_THE TASK_
Return all the entries. Match them word for word.

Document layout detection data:
== == ==
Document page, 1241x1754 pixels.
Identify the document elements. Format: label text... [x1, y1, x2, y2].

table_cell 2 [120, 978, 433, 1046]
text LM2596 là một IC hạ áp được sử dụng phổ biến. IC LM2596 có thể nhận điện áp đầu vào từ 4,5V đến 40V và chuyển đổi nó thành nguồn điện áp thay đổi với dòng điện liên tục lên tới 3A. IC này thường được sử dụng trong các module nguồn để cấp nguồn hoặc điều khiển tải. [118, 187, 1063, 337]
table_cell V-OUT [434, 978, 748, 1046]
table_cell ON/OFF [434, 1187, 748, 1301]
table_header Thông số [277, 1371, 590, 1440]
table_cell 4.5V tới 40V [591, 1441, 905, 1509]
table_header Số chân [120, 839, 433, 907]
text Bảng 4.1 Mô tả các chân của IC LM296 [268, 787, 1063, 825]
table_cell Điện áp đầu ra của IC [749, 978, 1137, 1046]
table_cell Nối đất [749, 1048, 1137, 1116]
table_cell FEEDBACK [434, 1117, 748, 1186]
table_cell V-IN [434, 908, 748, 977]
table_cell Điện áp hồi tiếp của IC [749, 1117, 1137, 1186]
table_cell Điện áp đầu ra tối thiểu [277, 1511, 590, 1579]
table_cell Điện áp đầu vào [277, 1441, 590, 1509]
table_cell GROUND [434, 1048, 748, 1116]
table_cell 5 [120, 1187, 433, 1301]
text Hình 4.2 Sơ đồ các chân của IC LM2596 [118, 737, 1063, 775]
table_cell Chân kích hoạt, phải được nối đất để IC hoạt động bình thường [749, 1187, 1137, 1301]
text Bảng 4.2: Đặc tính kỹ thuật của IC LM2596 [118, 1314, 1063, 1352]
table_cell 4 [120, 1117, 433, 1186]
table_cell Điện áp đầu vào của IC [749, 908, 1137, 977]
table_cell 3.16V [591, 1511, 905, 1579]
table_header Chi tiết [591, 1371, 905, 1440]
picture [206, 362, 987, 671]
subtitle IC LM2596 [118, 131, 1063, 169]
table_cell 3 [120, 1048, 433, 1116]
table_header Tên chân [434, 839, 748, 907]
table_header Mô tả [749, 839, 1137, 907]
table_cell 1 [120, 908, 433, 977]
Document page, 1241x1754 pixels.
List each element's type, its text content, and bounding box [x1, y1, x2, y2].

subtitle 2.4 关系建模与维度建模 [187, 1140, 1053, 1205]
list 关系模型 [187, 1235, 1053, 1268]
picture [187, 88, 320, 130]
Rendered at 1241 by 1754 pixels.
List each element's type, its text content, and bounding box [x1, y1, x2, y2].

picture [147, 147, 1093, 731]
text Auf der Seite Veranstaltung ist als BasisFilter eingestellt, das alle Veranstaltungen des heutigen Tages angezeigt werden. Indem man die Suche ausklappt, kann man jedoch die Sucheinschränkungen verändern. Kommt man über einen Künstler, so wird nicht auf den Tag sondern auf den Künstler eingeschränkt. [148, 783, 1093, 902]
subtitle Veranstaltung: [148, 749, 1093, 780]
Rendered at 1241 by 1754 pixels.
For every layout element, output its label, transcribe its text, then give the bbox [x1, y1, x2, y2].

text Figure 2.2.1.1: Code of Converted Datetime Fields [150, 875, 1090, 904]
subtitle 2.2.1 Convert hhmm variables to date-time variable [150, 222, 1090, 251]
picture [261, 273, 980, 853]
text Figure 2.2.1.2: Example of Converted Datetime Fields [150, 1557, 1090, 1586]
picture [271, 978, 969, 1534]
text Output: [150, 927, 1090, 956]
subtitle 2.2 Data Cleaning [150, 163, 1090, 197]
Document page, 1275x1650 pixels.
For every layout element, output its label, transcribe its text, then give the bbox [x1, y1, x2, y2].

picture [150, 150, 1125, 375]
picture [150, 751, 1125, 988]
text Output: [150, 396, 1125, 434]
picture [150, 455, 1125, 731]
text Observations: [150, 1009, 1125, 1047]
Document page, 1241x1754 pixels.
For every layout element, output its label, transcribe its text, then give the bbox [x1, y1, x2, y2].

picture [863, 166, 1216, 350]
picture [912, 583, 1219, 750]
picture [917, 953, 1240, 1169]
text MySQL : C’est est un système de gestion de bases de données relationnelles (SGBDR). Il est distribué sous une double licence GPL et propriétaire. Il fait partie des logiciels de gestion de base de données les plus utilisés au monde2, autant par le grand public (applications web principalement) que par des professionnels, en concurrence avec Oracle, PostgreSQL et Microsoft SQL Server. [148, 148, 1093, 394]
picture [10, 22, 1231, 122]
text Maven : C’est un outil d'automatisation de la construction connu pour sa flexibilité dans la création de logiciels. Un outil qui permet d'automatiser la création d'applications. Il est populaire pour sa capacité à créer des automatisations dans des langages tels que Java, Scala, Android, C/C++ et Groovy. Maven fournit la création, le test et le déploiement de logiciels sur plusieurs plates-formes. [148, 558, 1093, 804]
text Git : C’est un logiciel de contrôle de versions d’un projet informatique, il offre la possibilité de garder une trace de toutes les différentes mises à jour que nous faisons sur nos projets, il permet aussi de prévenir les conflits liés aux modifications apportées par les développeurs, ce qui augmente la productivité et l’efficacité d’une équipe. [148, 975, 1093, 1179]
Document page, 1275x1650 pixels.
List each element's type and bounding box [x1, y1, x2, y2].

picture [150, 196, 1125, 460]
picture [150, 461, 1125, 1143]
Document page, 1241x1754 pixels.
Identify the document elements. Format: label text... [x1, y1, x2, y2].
== == ==
_WRITTEN ANSWER_
Document page, 1241x1754 pixels.
Identify the document elements. Format: label text... [x1, y1, x2, y2].

table_cell 2 [120, 978, 433, 1046]
text LM2596 là một IC hạ áp được sử dụng phổ biến. IC LM2596 có thể nhận điện áp đầu vào từ 4,5V đến 40V và chuyển đổi nó thành nguồn điện áp thay đổi với dòng điện liên tục lên tới 3A. IC này thường được sử dụng trong các module nguồn để cấp nguồn hoặc điều khiển tải. [118, 187, 1063, 337]
table_cell V-OUT [434, 978, 748, 1046]
table_cell ON/OFF [434, 1187, 748, 1301]
table_header Thông số [277, 1371, 590, 1440]
table_cell 4.5V tới 40V [591, 1441, 905, 1509]
table_header Số chân [120, 839, 433, 907]
text Bảng 4.1 Mô tả các chân của IC LM296 [268, 787, 1063, 825]
table_cell Điện áp đầu ra của IC [749, 978, 1137, 1046]
table_cell Nối đất [749, 1048, 1137, 1116]
table_cell FEEDBACK [434, 1117, 748, 1186]
table_cell V-IN [434, 908, 748, 977]
table_cell Điện áp hồi tiếp của IC [749, 1117, 1137, 1186]
table_cell Điện áp đầu ra tối thiểu [277, 1511, 590, 1579]
table_cell Điện áp đầu vào [277, 1441, 590, 1509]
table_cell GROUND [434, 1048, 748, 1116]
table_cell 5 [120, 1187, 433, 1301]
text Hình 4.2 Sơ đồ các chân của IC LM2596 [118, 737, 1063, 775]
table_cell Chân kích hoạt, phải được nối đất để IC hoạt động bình thường [749, 1187, 1137, 1301]
text Bảng 4.2: Đặc tính kỹ thuật của IC LM2596 [118, 1314, 1063, 1352]
table_cell 4 [120, 1117, 433, 1186]
table_cell Điện áp đầu vào của IC [749, 908, 1137, 977]
table_cell 3.16V [591, 1511, 905, 1579]
table_header Chi tiết [591, 1371, 905, 1440]
picture [206, 362, 987, 671]
subtitle IC LM2596 [118, 131, 1063, 169]
table_cell 3 [120, 1048, 433, 1116]
table_header Tên chân [434, 839, 748, 907]
table_header Mô tả [749, 839, 1137, 907]
table_cell 1 [120, 908, 433, 977]
Document page, 1241x1754 pixels.
List each element's type, its text content, and bounding box [x1, y1, x2, y2].

subtitle 2.4 关系建模与维度建模 [187, 1140, 1053, 1205]
list 关系模型 [187, 1235, 1053, 1268]
picture [187, 88, 320, 130]
Rendered at 1241 by 1754 pixels.
List each element's type, its text content, and bounding box [x1, y1, x2, y2].

picture [147, 147, 1093, 731]
text Auf der Seite Veranstaltung ist als BasisFilter eingestellt, das alle Veranstaltungen des heutigen Tages angezeigt werden. Indem man die Suche ausklappt, kann man jedoch die Sucheinschränkungen verändern. Kommt man über einen Künstler, so wird nicht auf den Tag sondern auf den Künstler eingeschränkt. [148, 783, 1093, 902]
subtitle Veranstaltung: [148, 749, 1093, 780]
Rendered at 1241 by 1754 pixels.
For every layout element, output its label, transcribe its text, then give the bbox [x1, y1, x2, y2].

text Figure 2.2.1.1: Code of Converted Datetime Fields [150, 875, 1090, 904]
subtitle 2.2.1 Convert hhmm variables to date-time variable [150, 222, 1090, 251]
picture [261, 273, 980, 853]
text Figure 2.2.1.2: Example of Converted Datetime Fields [150, 1557, 1090, 1586]
picture [271, 978, 969, 1534]
text Output: [150, 927, 1090, 956]
subtitle 2.2 Data Cleaning [150, 163, 1090, 197]
Document page, 1275x1650 pixels.
For every layout element, output its label, transcribe its text, then give the bbox [x1, y1, x2, y2].

picture [150, 150, 1125, 375]
picture [150, 751, 1125, 988]
text Output: [150, 396, 1125, 434]
picture [150, 455, 1125, 731]
text Observations: [150, 1009, 1125, 1047]
Document page, 1241x1754 pixels.
For every layout element, output its label, transcribe its text, then give the bbox [x1, y1, x2, y2].

picture [863, 166, 1216, 350]
picture [912, 583, 1219, 750]
picture [917, 953, 1240, 1169]
text MySQL : C’est est un système de gestion de bases de données relationnelles (SGBDR). Il est distribué sous une double licence GPL et propriétaire. Il fait partie des logiciels de gestion de base de données les plus utilisés au monde2, autant par le grand public (applications web principalement) que par des professionnels, en concurrence avec Oracle, PostgreSQL et Microsoft SQL Server. [148, 148, 1093, 394]
picture [10, 22, 1231, 122]
text Maven : C’est un outil d'automatisation de la construction connu pour sa flexibilité dans la création de logiciels. Un outil qui permet d'automatiser la création d'applications. Il est populaire pour sa capacité à créer des automatisations dans des langages tels que Java, Scala, Android, C/C++ et Groovy. Maven fournit la création, le test et le déploiement de logiciels sur plusieurs plates-formes. [148, 558, 1093, 804]
text Git : C’est un logiciel de contrôle de versions d’un projet informatique, il offre la possibilité de garder une trace de toutes les différentes mises à jour que nous faisons sur nos projets, il permet aussi de prévenir les conflits liés aux modifications apportées par les développeurs, ce qui augmente la productivité et l’efficacité d’une équipe. [148, 975, 1093, 1179]
Document page, 1275x1650 pixels.
List each element's type and bounding box [x1, y1, x2, y2].

picture [150, 196, 1125, 460]
picture [150, 461, 1125, 1143]
Document page, 1241x1754 pixels.
Identify the document elements. Format: label text... [x1, y1, x2, y2].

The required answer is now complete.